La storia
Gabriela e Renata Trandafir
Il femminicidio di Gabriela e Renata Trandafir rappresenta una tragedia che ha scosso profondamente la comunità di Castelfranco Emilia (Modena) e ha messo in evidenza gravi lacune nella tutela delle vittime di violenza domestica. Il 13 ottobre 2022, Gabriela Trandafir, 47 anni, e sua figlia Renata, 22, entrambe di origine rumena, furono assassinate nella loro abitazione dal marito e patrigno Salvatore Montefusco, imprenditore edile con cui Gabriela conviveva. La tragedia è ripercorsa nel nuovo appuntamento di “Amore Criminale”, condotto da Veronica Pivetti e in onda stasera alle 21.20 su Rai 3.
Gabriela aveva più volte denunciato le violenze subite, presentando querele contro Montefusco già un anno prima dell’omicidio, nel luglio 2021. Tuttavia, secondo l’accusa, alcune di queste denunce non furono accolte con la dovuta tempestività; in particolare, un carabiniere della stazione locale non raccolse la prima denuncia di Gabriela, fatto ora oggetto di procedimento penale per omissione o rifiuto di atti d’ufficio. La vicenda ha mostrato come la mancata presa in carico delle segnalazioni abbia lasciato una donna e la figlia senza protezione.
Salvatore Montefusco
Il duplice omicidio si consumò il giorno prima di un’udienza in tribunale fissata per la separazione giudiziale tra Gabriela e Montefusco, segno del tentativo di Gabriela di uscire da una relazione violenta. Montefusco sparò con un fucile alle due donne, uccidendole sul colpo. In primo grado, nel gennaio 2025, l’uomo fu condannato a 30 anni di carcere, ma in appello la sentenza fu inasprita fino all’ergastolo il 15 settembre 2025.
Parallelamente al processo per il femminicidio, si è aperto un procedimento contro il carabiniere che non aveva raccolto la denuncia iniziale di Gabriela. L’udienza dibattimentale è stata fissata per il 20 gennaio 2026, con l’accusa di omissione o rifiuto di atti d’ufficio. La famiglia delle vittime non ha sporto denuncia contro il militare, ma ha manifestato solidarietà all’azione della Procura, confidando nel chiarimento e nella giustizia.

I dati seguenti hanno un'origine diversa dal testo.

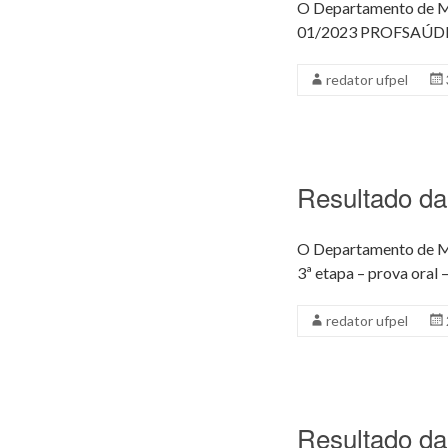
O Departamento de Med
01/2023 PROFSAÚDE. 
redator ufpel
Resultado da 
O Departamento de Med
3ª etapa – prova ora
redator ufpel
Resultado da 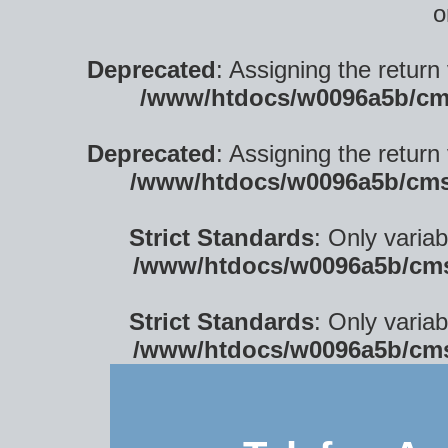
o
Deprecated
: Assigning the return
/www/htdocs/w0096a5b/cm
Deprecated
: Assigning the return
/www/htdocs/w0096a5b/cms
Strict Standards
: Only varia
/www/htdocs/w0096a5b/cms
Strict Standards
: Only varia
/www/htdocs/w0096a5b/cms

Un elemento particolarmente straziante emerge da una lettera scritta da Gabriela qualche giorno prima della morte, nella quale raccontava le minacce subite e la paura: «Si è sempre vantato di avere conoscenze tra le forze dell’ordine... Una volta uscita dalla caserma ero ancora più spaventata di quando ero entrata». La donna aveva nascosto prove delle violenze in una valigetta che avrebbe voluto consegnare al giudice, ma purtroppo non è mai riuscita a farlo. La sorella di Gabriela ha espresso un profondo senso di colpa per non aver agito in tempo.